There are a few major reasons behind their success, the couple says. They have been persistent in spreading the idea of TCM, have employed experienced Chinese doctors and applied efficient Swiss management methods to their business.

Wu was born in 1952 into a well-educated family in Hong Kong and obtained her education in the US and Britain.

Born in 1947, Boller grew up in Switzerland and after completing his PhD studies at the University of Zurich in 1976, moved to China for two years to lecture at a Beijing-based university. He stayed as a China correspondent for several Swiss media companies until 1983.

The couple first met when Boller visited the US in the 1970s and they eventually got married in 1982.

Boller and Wu have traveled to nearly every province and autonomous regions in China and their wanderings made them even more fascinated about Chinese culture, especially TCM.

Wu says TCM theory is based on the Confucian and Daoism philosophies of balance and unity of opposites (yin and yang).

According to TCM, poor health is the result of imbalance between interconnected organ systems, with one organ weak or the other overexcited.

"This is the overarching theory and for years we have been promoting that TCM is an essential part of Chinese culture," Boller says.

"By introducing to the Swiss public TCM we make them a bit more familiar with China's cultural heritage.
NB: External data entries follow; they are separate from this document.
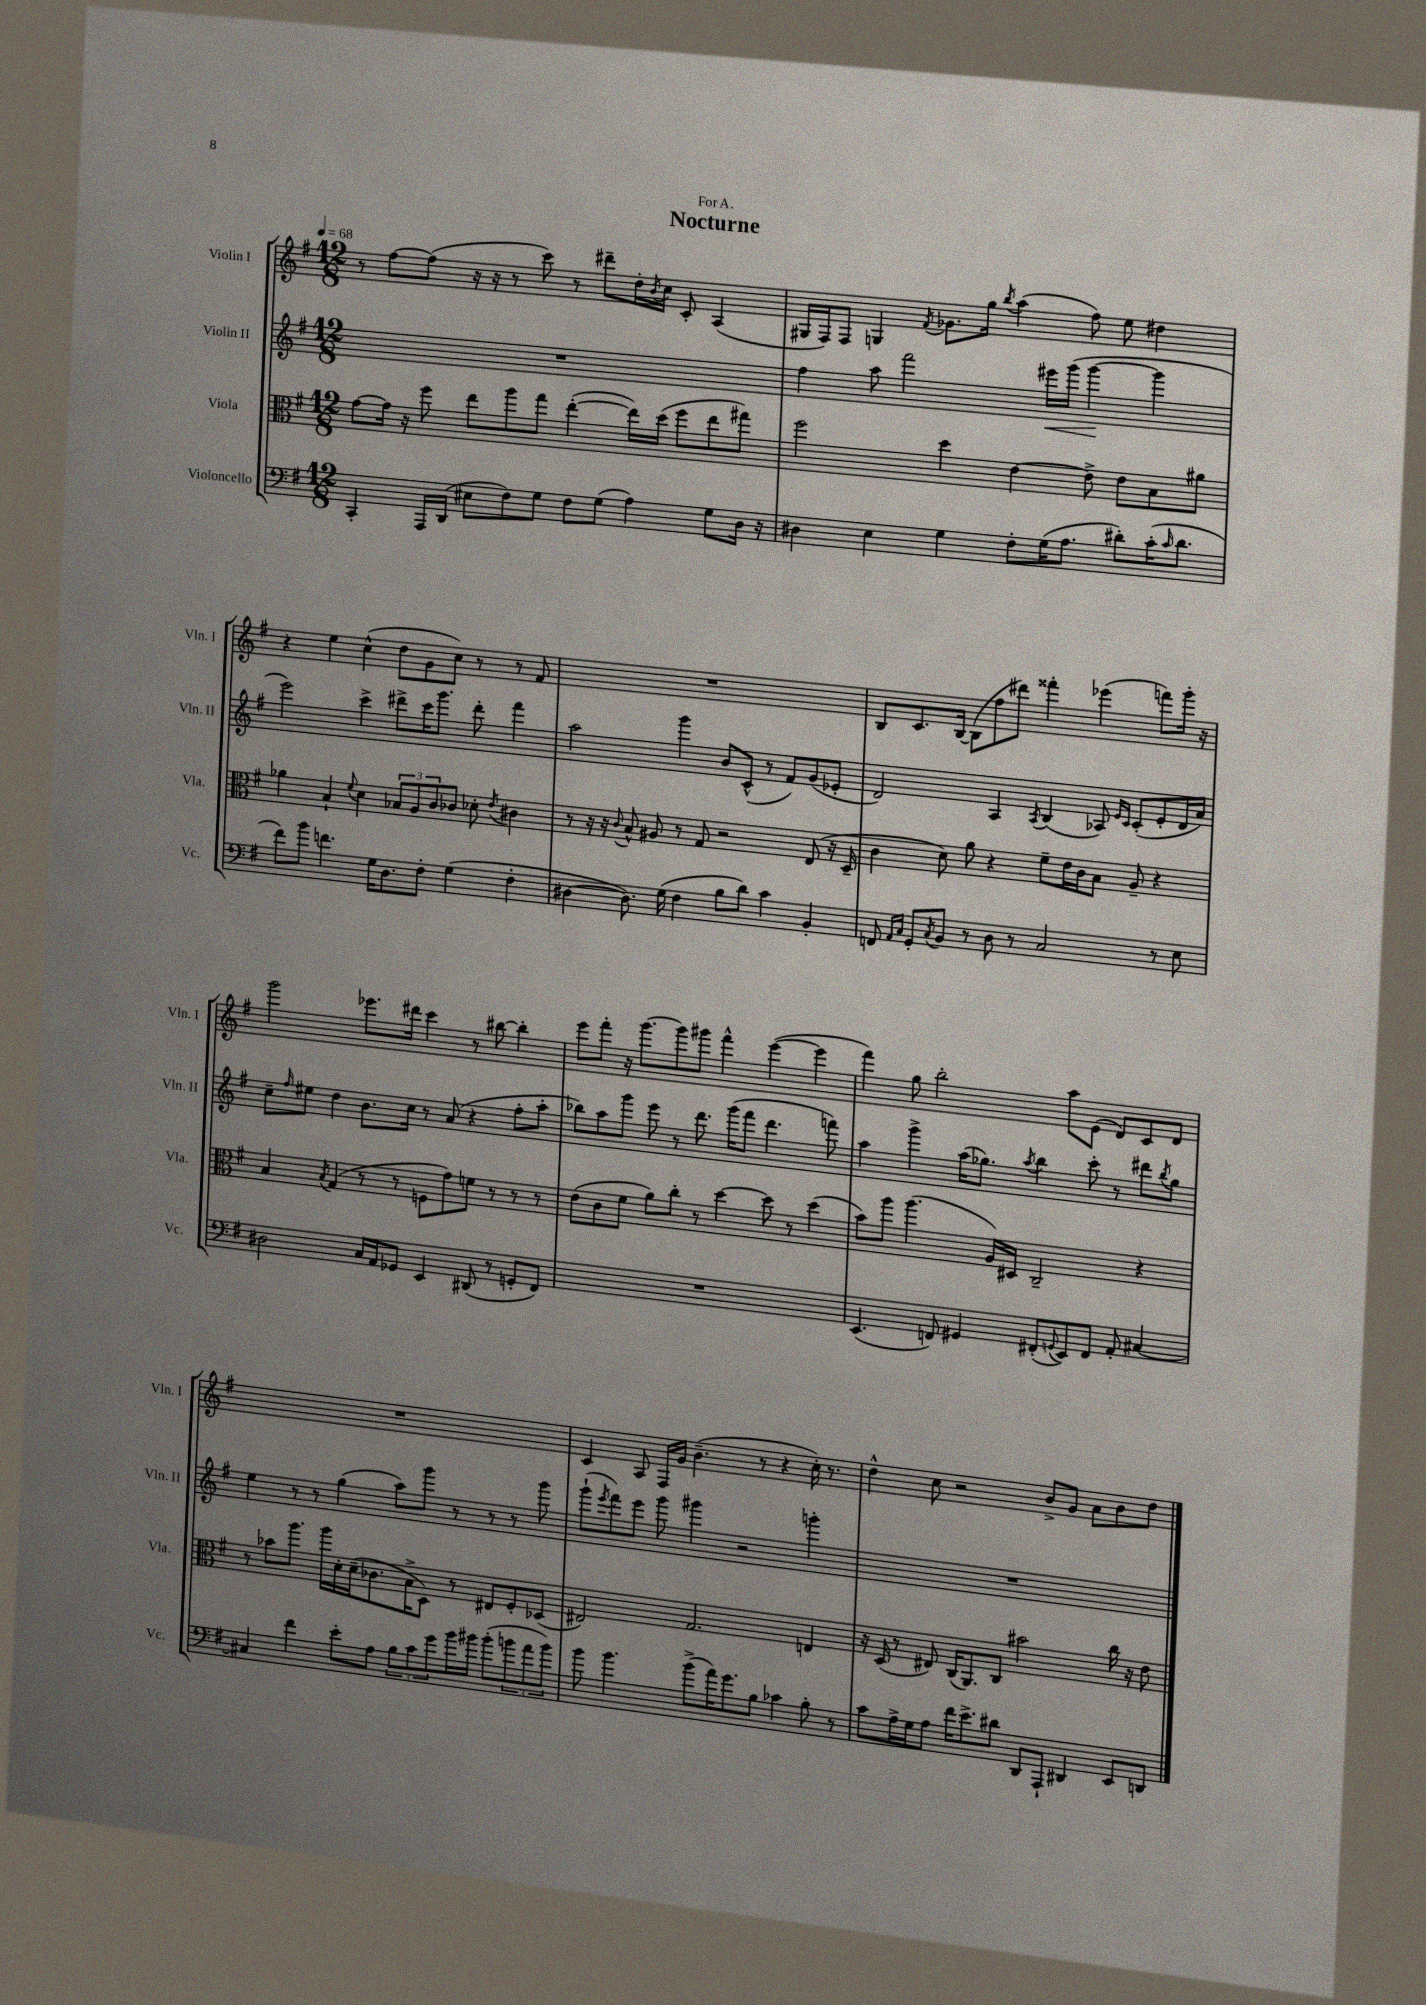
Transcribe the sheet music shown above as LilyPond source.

\header { title = "Nocturne" dedication = "For A." }
<<
\new StaffGroup <<
\new Staff = "s0" \with { instrumentName = "Violin I" shortInstrumentName = "Vln. I" } {
    \clef treble \key g \major \numericTimeSignature \time 12/8 \tempo 4 = 68
    r8 fis''8~ fis''8( r16 r16 r8 c'''8) r8 dis'''8-- d''16-. \acciaccatura { b'8 } c''16 c'8-. a4( |
    gis16 fis16) fis8 g4 \acciaccatura { fis'8 } ges'8. g''16 \acciaccatura { b''8 } a''4( fis''8) e''8 dis''4 |
    r4 e''4 c''4-^( d''8 g'8 c''8) r8 r8 fis'8 |
    R1. |
    b8 c'8. b16~ b8( fis''8 dis'''8) fisis'''4-. ees'''4( f'''8) g'''16-. r16 |
    g'''2 ees'''8. dis'''16 c'''4 r8 bis''8~ bis''4-. |
    e'''8 fis'''8-. r16 g'''8.~ g'''8 gis'''8 fis'''4-^ e'''4~( e'''4 |
    fis'''4) g''8 b''2-. a''8 e'8( d'8) c'8 d'8 |
    R1. |
    c'4 a8 fis16 g'16 b'4.--( r8 r4 c''16-.) r8. |
    d''4-^ c''8 r2 b'8-> g'8 a'8 b'8 d''8 \bar "|." |
}
\new Staff = "s1" \with { instrumentName = "Violin II" shortInstrumentName = "Vln. II" } {
    \clef treble \key g \major \numericTimeSignature \time 12/8
    R1. |
    fis''4 a''8 fis'''2 eis'''16\< g'''16( g'''4~\! g'''4 |
    e'''2) c'''4-> dis'''8-> c'''16 g'''8. dis'''8-. fis'''4 |
    a''2 g'''4 b'8 c'8-^( r8 fis'8) g'8( ees'8-. |
    d'2) a4 \acciaccatura { a8 } b4( aes8) \grace { e'16 c'16 } c'8-.( e'8-. d'16 a'16) |
    c''8-- \grace { fis''16 } eis''8 d''4 b'8. c''16 r8 a'8( r4 fis''8-. a''8-. |
    bes''8) a''8 g'''8 e'''8 r8 d'''8. g'''16( fis'''8 d'''4. f'''8) |
    a''4 g'''4-> a''16( ges''8.) \acciaccatura { a''8 } b''4 c'''8-. r8 dis'''8 \acciaccatura { b''8 } ges''8 |
    e''4 r8 r8 g''4( a''8) g'''8 r8 r8 r8 g'''8 |
    g'''8-!( \acciaccatura { e'''8 } fis'''8) e'''8 g'''8 gis'''4 r2 g'''4-. |
    R1. \bar "|." |
}
\new Staff = "s2" \with { instrumentName = "Viola" shortInstrumentName = "Vla." } {
    \clef alto \key g \major \numericTimeSignature \time 12/8
    g'8~ g'16 r16 fis''8 e''8 a''8 g''8 e''4~-.( e''16) d''16( fis''8 e''8 gis''8) |
    fis''2 d''4 e'4~ e'8-> e'8 b8 ais'8 |
    aes'4 b4-! \appoggiatura { fis'8 } d'4 \tuplet 3/2 { bes8 a8 c'8 } ces'8 des'8-. \acciaccatura { e'8 } cis'4 |
    r8 r16 r16 \appoggiatura { c'8 } b8-^ ais8 r8 g8 r2 e8( r16 d16-- |
    c'4 d'8) a'8 r4 fis'8-- e'16 c'16 b8 a8-- r4 |
    b4 \acciaccatura { b8 } g4( r8 r8 f8 g'8) f'8 r8 r8 r8 |
    e'8( c'8 fis'8 a'8) c''8-. r8 d''4~ d''8 r8 d''4( |
    b'8) a''8 a''4.( a16) dis16 c2-- r4 |
    r8 bes'8 a''8. a''16 d'16-. d'16--( ces'8. b16-> d8) r8 eis8 fis8-. des8( |
    eis2) g2. e4 |
    r16 d16( r8 eis8) c16( a,8.) c8 bis'2 c''16 r16 e'8 \bar "|." |
}
\new Staff = "s3" \with { instrumentName = "Violoncello" shortInstrumentName = "Vc." } {
    \clef bass \key g \major \numericTimeSignature \time 12/8
    c,4-. a,,16 d,16( eis8 fis8) g8 fis8 g8( a4) g8 d16 r16 |
    dis4 e4 g4 fis8-. g16( a8. dis'8-.) c'16-.( \grace { c'16 } dis'8. |
    fis'8) b'8 f'4. g16 d8. fis8-. g4( fis4-. |
    dis4~ dis8.) g16( fis4 b8 d'8) c'4 b,4-. |
    f,8 \grace { a,16 c16 } g,8-. \acciaccatura { c8 } b,8 r8 d8 r8 c2 r8 e8 |
    dis2 c16 a,16 ges,8 e,4 dis,8( r8 g,8-. fis,8) |
    R1. |
    e,4.( f,8) gis,4 fis,8-.( \appoggiatura { g,8 } e,8) fis,8 a,8-. cis4~ |
    cis4 fis'4 e'8-. a8 \tuplet 3/2 { b8 c'8 g'8 } b'16 bis'16 bis'8-.( \tuplet 3/2 { b'8 a'8 b'8) } |
    b'8 b'4. b'8->( a'16) g'8. b8 ces'4 b8-. r8 |
    c'8 a16-> g16 a8 fis'16 e'8.-> dis'8 d,8 a,,8-! dis,4 e,8 d,8 \bar "|." |
}
>>
>>
\layout { \context { \Score \remove "Bar_number_engraver" } }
We consider this our bridge-building function."

The couple has 30 years experience in the field of Chinese medicine but Wu continues to update her knowledge by studying Chinese medicine and management in Chengdu in Southwest China and Nanjing in East China.

"I have been equipped to communicate effectively with our doctors, which is an essential advantage of our company," Wu says.

Wu is responsible for selecting qualified doctors in China and only chooses the most qualified and experienced practitioners with a minimum of 10 years hospital duty.

To date, more than 200 Chinese doctors have been recruited.

Li Pengyao is the latest doctor recruited by ChinaMed Group and comes from a family, which boasts a long generation of TCM doctors.

He arrived in Zurich just one week ago.

Li works with a translator when he receives patients at the ChinaMed clinic, which is made up of Chinese doctors, translators, a receptionist, and a manager.

"The role of the translator is vital as she is building trust between the patients and me," Li says.

Li is surprised that TCM is so popular in Switzerland and since his arrival he has conducted about 10 treatments every day.

Wu says a TCM doctor is guided by four classic diagnostic methods that have been in use for thousands of years.

The procedures include observing the patient's expression, color, appearance and tongue; listening to the patient; feeling the pulse to find out its quality, power, rate and rhythm, and inspecting the body for any abnormality.

Data received from these procedures helps a doctor work out therapeutic remedies, such as acupuncture, herbal medicine, massage, dietary changes or other traditional techniques that could be used.

"Of course, a combination of these therapies is often used to effectively treat a patient," says Li,

However, all the clinics do not

prepare the herbal medication but just give prescriptions, which are emailed to their pharmacy near Zurich.

In the pharmacy, a specialized staff of 30 people, pack the medicines with the help of computerized system and then post them to the patients.

"Usually our patients can receive the medicine within 24 hours," Wu says.

"Our ideal is the combination of both medical traditions," they point out.

"This is a beginning that Chinese and Western doctors officially sit side by side to cure illness and save lives," says Wu. "We are delighted to see that."